Employees continued to focus on retirement planning in the third quarter, a report released Friday by Financial Finesse found. Over one-third of calls to the financial education firm’s hotline were related to retirement planning, up from 25% in the second quarter.

Despite 91% reporting that they are contributing to their retirement plan, though, just 15% said they are on track to replace at least 80% of their income, down from 17% in 2010. Part of their lack of preparedness can be blamed on market volatility, Financial Finesse reports, although the percentage of investment-related questions rose just two percentage points from the first half of the year to 14%.

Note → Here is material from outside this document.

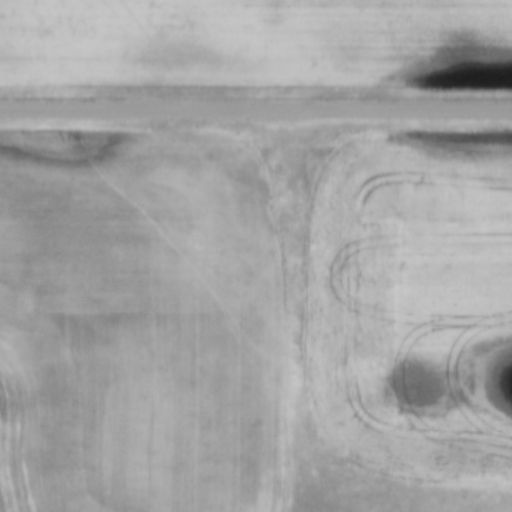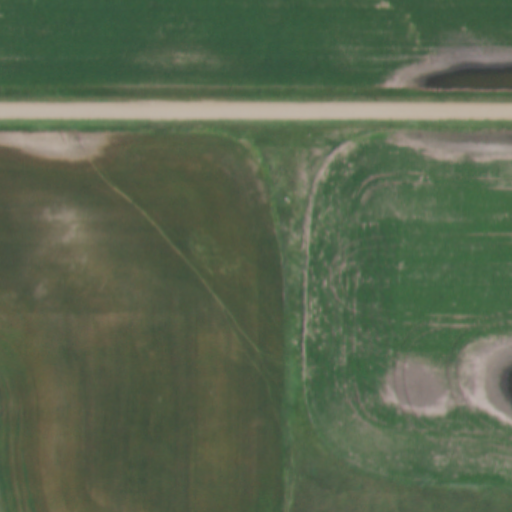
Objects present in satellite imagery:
road: (256, 111)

Liz Davidson“There’s so much skepticism out there about our economic future, especially with current global financial crises occurring,” Liz Davidson (left), CEO of Financial Finesse, said in a statement. “If the economy takes another dip, we believe employees will be better equipped to handle it, but they will still struggle as many don’t have emergency savings nor can they rely on equity in their homes.”

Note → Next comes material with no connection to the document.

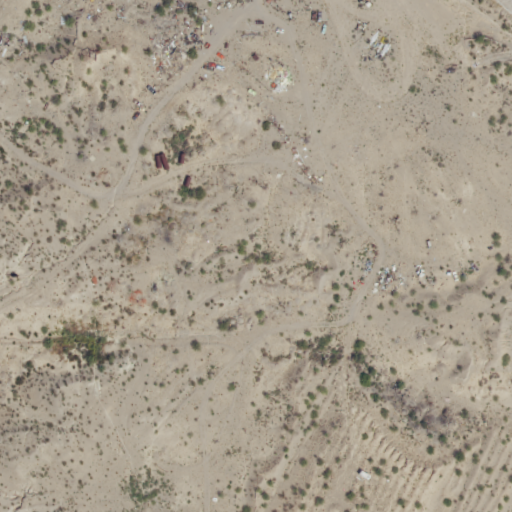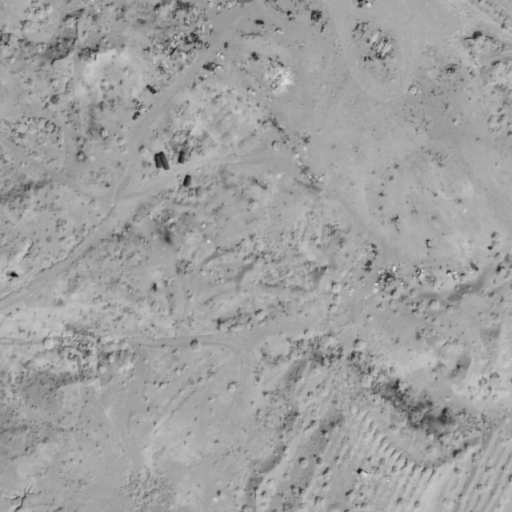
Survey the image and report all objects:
road: (108, 247)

The increase in retirement planning-related questions along with higher participation rates in retirement plans indicates that employees are recognizing a need to be more self-reliant, the report found. Employers are helping their workers by increasing awareness of retirement planning tools and resources.

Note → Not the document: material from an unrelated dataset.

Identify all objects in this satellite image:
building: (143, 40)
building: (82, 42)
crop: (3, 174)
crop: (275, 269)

In spite of increased awareness of retirement unpreparedness and market volatility, financial stress overall is dissipating, according to the report. Less than 21% of employees reported high or overwhelming stress, compared with 32.3% in 2010. This may simply be a factor of lowering the bar far enough, though. Financial Finesse attributes employees’ lower levels of stress to their improved financial wellness, a result of the “‘new normal’ which includes lower expectations in employer and government benefits and stock market performance.”

“Employees realize they are behind, but they’ve also been forced to equip themselves with the tools and knowledge necessary to be able to manage,” Davidson said. “They are handling their money better on the day-to-day basis, which has a huge impact on how much stress someone feels.”